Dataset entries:

========

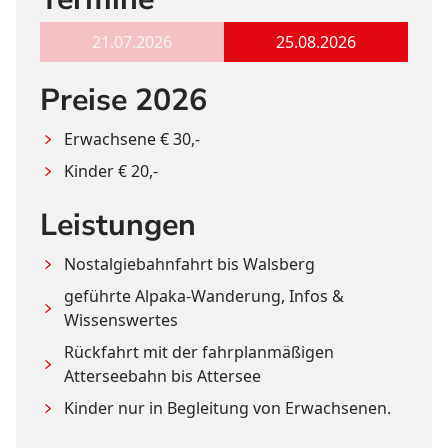
21.07.2026
25.08.2026
Preise 2026
Erwachsene € 30,-
Kinder € 20,-
Leistungen
Nostalgiebahnfahrt bis Walsberg
geführte Alpaka-Wanderung, Infos & 
Wissenswertes
Rückfahrt mit der fahrplanmäßigen 
Atterseebahn bis Attersee
Kinder nur in Begleitung von Erwachsenen.  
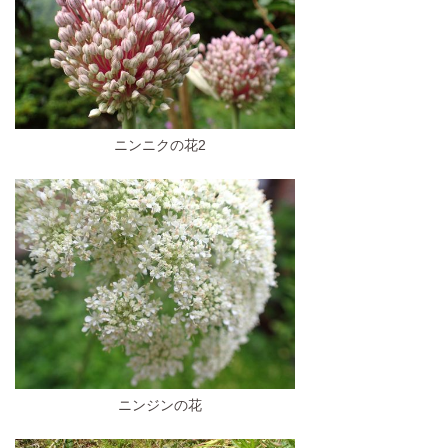
ニンニクの花2
ニンジンの花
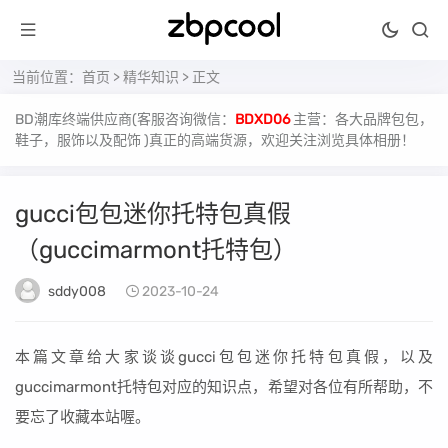
当前位置：
首页
>
精华知识
> 正文
BD潮库终端供应商(客服咨询微信：
BDXD06
主营：各大品牌包包，
鞋子，服饰以及配饰 )真正的高端货源，欢迎关注浏览具体相册！
gucci包包迷你托特包真假
（guccimarmont托特包）
sddy008
2023-10-24
本篇文章给大家谈谈gucci包包迷你托特包真假，以及
guccimarmont托特包对应的知识点，希望对各位有所帮助，不
要忘了收藏本站喔。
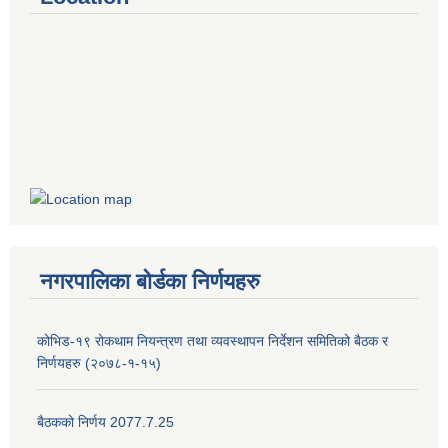
नगरपालिका बोर्डका निर्णयहरु
कोभिड-१९ रोकथाम नियन्त्रण तथा व्यवस्थापन निर्देशन समितिको बैठक र
निर्णयहरु (२०७८-१-१५)
बैठकको निर्णय 2077.7.25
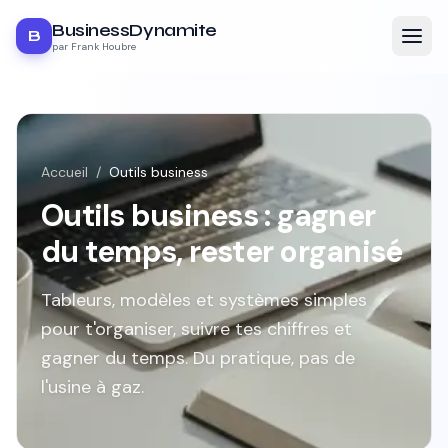
BusinessDynamite
B
par Frank Houbre
Accueil
/
Outils business
Outils business : gagner
du temps, rester organisé
Tableurs, modèles et systèmes simples
pour t'organiser, suivre tes chiffres et
gagner du temps. Du pratique, pas de
l'usine à gaz.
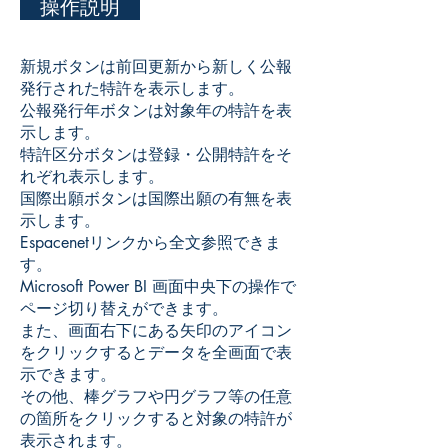
操作説明
​新規ボタンは前回更新から新しく公報
発行された
特許を表示します。
公報発行年ボタンは対象年の特許を表
示します。
特許区分ボタンは登録・公開特許をそ
れぞれ表示します。
国際出願ボタンは国際出願の有無を表
示します。
Espacenetリンクから全文参照できま
す。
​Microsoft Power BI 画面中央下の操作で
ページ切り替えができます。
​また、画面右下にある矢印のアイコン
をクリックするとデータを全画面で表
示できます。
​その他、棒グラフや円グラフ等の任意
の箇所をクリックすると対象の特許が
表示されます。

========

*Try it*: Reproduce every one of the lines above word for word, leaving out the pictures.

*Result of the exercise*:
21.07.2026
25.08.2026
Preise 2026
Erwachsene € 30,-
Kinder € 20,-
Leistungen
Nostalgiebahnfahrt bis Walsberg
geführte Alpaka-Wanderung, Infos & 
Wissenswertes
Rückfahrt mit der fahrplanmäßigen 
Atterseebahn bis Attersee
Kinder nur in Begleitung von Erwachsenen.  
ニンニクの花2
ニンジンの花
当前位置：
首页
>
精华知识
> 正文
BD潮库终端供应商(客服咨询微信：
BDXD06
主营：各大品牌包包，
鞋子，服饰以及配饰 )真正的高端货源，欢迎关注浏览具体相册！
gucci包包迷你托特包真假
（guccimarmont托特包）
sddy008
2023-10-24
本篇文章给大家谈谈gucci包包迷你托特包真假，以及
guccimarmont托特包对应的知识点，希望对各位有所帮助，不
要忘了收藏本站喔。
नगरपालिका बोर्डका निर्णयहरु
कोभिड-१९ रोकथाम नियन्त्रण तथा व्यवस्थापन निर्देशन समितिको बैठक र
निर्णयहरु (२०७८-१-१५)
बैठकको निर्णय 2077.7.25
BusinessDynamite
B
par Frank Houbre
Accueil
/
Outils business
Outils business : gagner
du temps, rester organisé
Tableurs, modèles et systèmes simples
pour t'organiser, suivre tes chiffres et
gagner du temps. Du pratique, pas de
l'usine à gaz.
操作説明
​新規ボタンは前回更新から新しく公報
発行された
特許を表示します。
公報発行年ボタンは対象年の特許を表
示します。
特許区分ボタンは登録・公開特許をそ
れぞれ表示します。
国際出願ボタンは国際出願の有無を表
示します。
Espacenetリンクから全文参照できま
す。
​Microsoft Power BI 画面中央下の操作で
ページ切り替えができます。
​また、画面右下にある矢印のアイコン
をクリックするとデータを全画面で表
示できます。
​その他、棒グラフや円グラフ等の任意
の箇所をクリックすると対象の特許が
表示されます。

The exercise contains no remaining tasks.